Estive na FIESP esses tempos durante a visita do presidente Álvaro Uribe ao Brasil. Durante os inflamados discursos de cooperação regional, integração e parceria, surge o tema da Amazônia. Lula promete uma reunião de cúpula entre os países amazônicos para definir uma estratégia e uma proposta para a Conferência do Clima de Copenhague.

Sinceramente, excelente idéia. De verdade. Seria fantástico ver os presidentes juntos, definindo uma estratégia, um plano, ou o que quer que seja para tentar melhorar o destino da Amazônia. Até o presidente Sarkozy foi convidado, por causa da Guiana Francesa. Mesmo que, no fim das contas, nada fosse decidido, só a simples reunião por si só já seria um gesto diplomático imenso.

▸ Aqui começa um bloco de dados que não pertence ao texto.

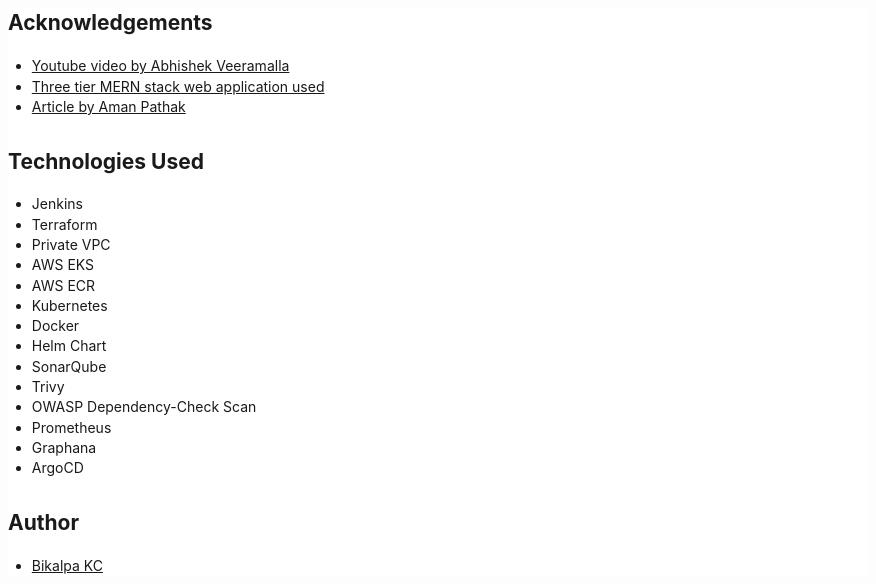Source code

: 




## Acknowledgements

 - [Youtube video by Abhishek Veeramalla](https://youtu.be/-AAcMNncCa4?si=zRf-eBkV1xBoCK-f)
 - [Three tier MERN stack web application used](https://github.com/AmanPathak-DevOps/End-to-End-Kubernetes-Three-Tier-DevSecOps-Project/)
 - [Article by Aman Pathak](https://blog.stackademic.com/advanced-end-to-end-devsecops-kubernetes-three-tier-project-using-aws-eks-argocd-prometheus-fbbfdb956d1a)




## Technologies Used
- Jenkins
- Terraform
- Private VPC
- AWS EKS
- AWS ECR
- Kubernetes
- Docker
- Helm Chart
- SonarQube
- Trivy
- OWASP Dependency-Check Scan
- Prometheus
- Graphana
- ArgoCD



## Author

- [Bikalpa KC](https://www.github.com/bikalpakc)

Mas, adivinhem! Apenas três presidentes vieram (contando com o Lula)… Os outros foram o Sarkozy e o presidente da Guiana.

E o que esse episódio nos mostra?

1. O Brasil não está com essa bola toda, nem está liderando a América Latina ou a América do Sul. Nem mesmo um tema sensível como o meio ambiente, às vésperas da Conferência de Copenhague, foi suficiente para atrair 9 presidentes a uma reunião em Manaus. Imaginem quando temas sensíveis estiverem na mesa…

2. Quem adivinhar o porquê do Sarkozy ter vindo vai ganhar um doce (Já estou prometendo muitos doces por aqui)! Ele quer vender, e muito, os aviõezinhos dele, galera!

3. Além do evidente desprestígio do Brasil, o fato ainda nos tira legitimidade na própria conferência de Copenhague, uma vez que nosso governo, aspirante à condição de potência, não foi capaz de articular um plano para uma região de suposta influência. Isso mostra que a idéia de esverdear a Dilma e aprovar uma meta de redução de emissões às pressas, numa mudança rápida, radical e inesperada da posição brasileira, não convenceu e não convencerá na Dinamarca.

4. E tem coisas que são implícitas. O amigão do Lula, Chávez, não veio. Logo ele, a quem o Lula apóia tanto. E o Uribe? Muitas palavras bonitas em São Paulo, mas também não mostrou as caras. O que isso mostra? Em meio a inúmeros conflitos entre Colômbia e Venezuela, o Brasil teria uma chance de intermediar o conflito, e a reunião em Manaus também serviria indiretamente para isso. Ops, mas esqueceram de combinar isso tanto com o Uribe quanto com o Chávez, o que, mais uma vez, evidencia o desprestígio do nosso governo na resolução de conflitos regionais.

É isso, pessoal. Mais uma trapalhada da nossa política externa… E olha que não prentendo escrever sobre Honduras de novo, isso fica pra outro colaborador!